Le PDG de l'automatisation de codage Factory l'a comparé à l'embauche d'Albert Einstein pour donner des cours d'algèbre à votre enfant. Il ne semblait pas le prendre comme une bonne chose.
Du côté des développeurs, le changement était moins sur l'idéologie et plus sur l'habitude. Les outils de codage agentiques étaient tranquillement devenus une infrastructure. Les développeurs construisaient des flux de travail entiers autour d'eux, donnant l'impression d'avoir toute une équipe d'ingénierie à disposition. Ils pouvaient laisser les outils de codage fonctionner toute la nuit, essayant des choses pour lesquelles ils n'avaient pas eu le temps auparavant.
Puis GitHub Copilot est passé à la facturation à l'usage le 1er juin, et le calcul est devenu visible. Les utilisateurs ont inondé Reddit $RDDT en quelques heures. Une personne a brûlé 50 % de ses crédits mensuels sur une seule invite. Une autre a partagé une capture d'écran montrant sa facture passant d'environ 50 $ à 3 000 $. Beaucoup ont affirmé avoir annulé leur abonnement sur-le-champ.
De nouvelles fissures s'étaient formées depuis des semaines. Uber $UBER a épuisé son budget annuel pour l'IA agentique en trois mois et a limité son utilisation à 1 500 $ par mois par développeur. Microsoft $MSFT a restreint l'accès des employés à Claude Code, l'outil de codage populaire d'Anthropic. Le CTO de Meta a envoyé un mémo disant au personnel que l'utilisation de jetons seule n'est pas une mesure de l'impact.
Le PDG de Palantir $PLTR a comparé le l'ensemble de la culture à l'addiction à la pornographie, soutenant que les employés brûlant des jetons toute la journée ne produisaient rien de valeur, mais consommaient simplement. Certaines données suggèrent qu'il pourrait être sur la bonne voie : une étude suivant plus de 100 000 développeurs GitHub a révélé que les outils de codage agentiques ont augmenté le volume de code écrit de 741 %, mais les sorties de logiciels effectives n'ont augmenté que de 20 %.

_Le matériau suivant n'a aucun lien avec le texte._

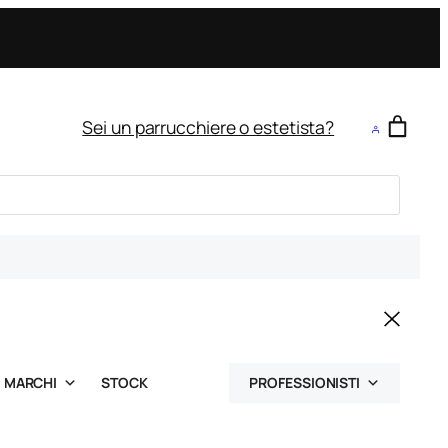
Sei un parrucchiere o estetista?
MARCHI
STOCK
PROFESSIONISTI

Le problème avec les classements et les budgets illimités, il s'avère, est que ils mesurent l'activité plutôt que le résultat. Un ingénieur peut grimper au sommet d'un classement de jetons en faisant tourner des agents en rond, en générant de la documentation que personne ne lit, ou en demandant à un modèle de pointe quoi manger pour le déjeuner. Le métrique a toujours été manipulable. Il a juste fallu quelques mois et des factures très élevées pour que cela devienne évident.
Ces mois, cependant, ont été très bons pour Anthropic, Claude Code étant largement considéré comme le meilleur outil de codage. La société a rapporté 4,8 milliards de dollars de chiffre d'affaires au premier trimestre et prévoit 10,9 milliards de dollars pour le deuxième trimestre, une augmentation de 130 % qui devrait produire son premier bénéfice d'exploitation. Peu de temps après l'annonce de ces bonnes nouvelles financières, Anthropic a déposé confidentiellement une demande d'introduction en bourse le 1er juin, battant OpenAI pour les formalités administratives et rejoignant ce qui pourrait être un moment unique en une génération à Wall Street aux côtés de SpaceX et OpenAI, chacun potentiellement évalué à plus d'un billion de dollars.
Il convient de noter que Anthropic lui-même a partagé des informations financières avec des investisseurs qui suggèrent que la rentabilité pourrait ne pas durer toute l'année, car les dépenses prévues pour l'infrastructure informatique devraient réduire les marges. Et si le tokenmaxxing est vraiment terminé, Anthropic peut le ressentir plus que quiconque. Le classement interne de Meta s'appelait "Claudeonomics" pour une raison. L'ère du tokenmaxxing, aussi brève et étrange qu'elle ait été, a pu offrir à l'entreprise un trimestre de champagne alors que la fête se terminait partout ailleurs.